Let us not leave the output to redundant execution, but let us parallel program it. Our objective is to obtain the same output result as from sequential execution, as shown below.

2 4 6 8 10 12 14 16 18 20

We declare an array a1, which is of the same type and shape as array a. Array a is distributed using the align directive, but note that a1 is not distributed, that is, all nodes contain all the elements of a1. If all the elements of distributed array a collected in a1 and an output statement is executed by only p(1), the output will be the same as for sequential execution.

!$xmp nodes p(2)
!$xmp template t(10)
!$xmp distribute t(block) onto p

integer a(10)
integer a1(10)
!$xmp align a(i) with t(i)

!$xmp loop on t(i)
do i=1,10
	a(i)=i*2
end do

!$xmp gmove
a1(:) = a(:)

!$xmp task on p(1)
write(*,*) a1
!$xmp end task
#pragma xmp nodes p(2)
#pragma xmp template t(0:9)
#pragma xmp distribute t(block) onto p
int a[10];
int a1[10];
#pragma xmp align a[i] with t(i)

#pragma xmp loop on t(i)
for(i=0;i<10;i++)
	a[i] = (i+1)*2;

#pragma xmp gmove
a1[:] = a[:]; #pragma xmp loop on t(i) for(i=0;i<10;i++) #pragma xmp task on p(1) { printf("%d ", a[i]); } }

The gmove construct is used to specify communication. The gmove construct consists of the gmove directive and a corresponding array assignment statement. This is adopted from the form of the array assignment statement in the Fortran 90 specifications. However, only the form (destination data) = (source data) is allowed (that is, it is limited to a simple assignment not involving arithmetic operations). In this example, we represent all the elements of distributed array a being communicated to the duplicate array a1. A schematic diagram of the communication pattern (the element numbers are for the Fortran version) is shown below.

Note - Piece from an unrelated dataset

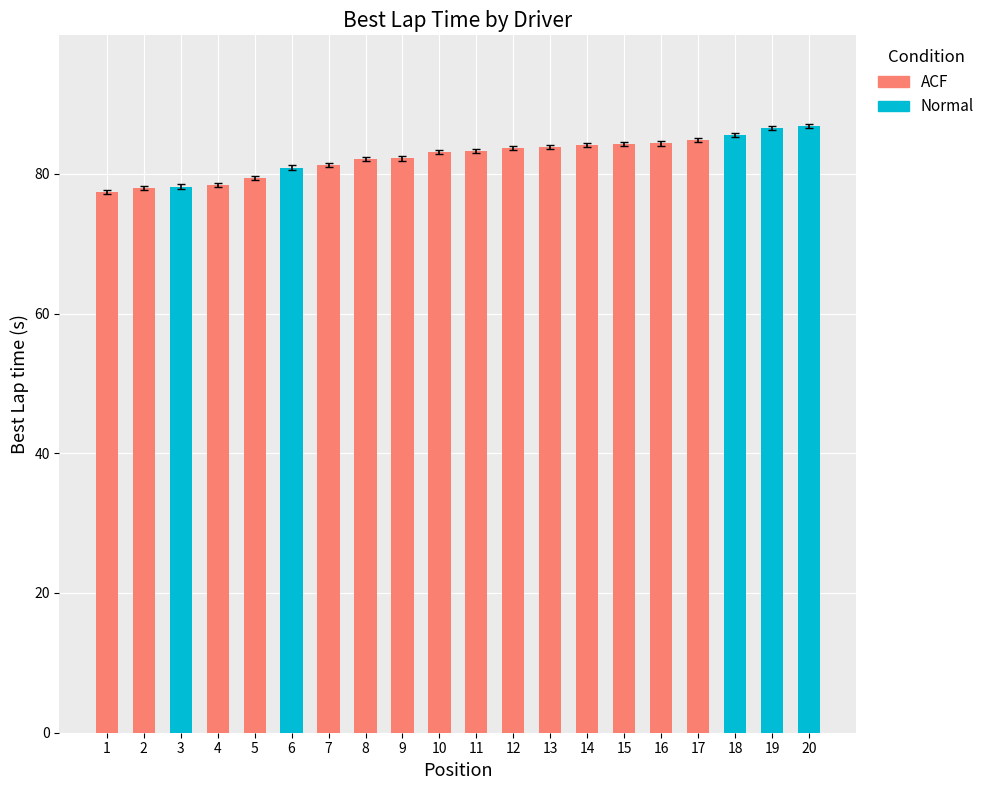

Reading right to left, list all the values displayed in this chart.

86.5	86.2	85.2	84.5	84.0	83.9	83.9	83.5	83.4	83.0	82.8	81.9	81.8	80.9	80.6	79.1	78.1	77.9	77.7	77.1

The gmove construct specification is simple, involving only a directive added to a simple array assignment statement. However, depending on how the variables on the left and right sides are distributed, a variety of communication patterns can be automatically generated.

Note that XcalableMP (XMP) requires explicit specification of all internode communication. The XMP compiler is capable of generating the appropriate communication from simple program descriptions. However, it will not go ahead and generate communication without these descriptions. The reason for opting for this kind of specification was to avoid difficulties in performance tuning of the program caused by an unexpected drop in performance due to communication occurring in a place the user does not anticipate. Communication will occur only in user-intended (specified) locations, while in unspecified locations, it will be performed by all execution nodes as a redundant (same) execution.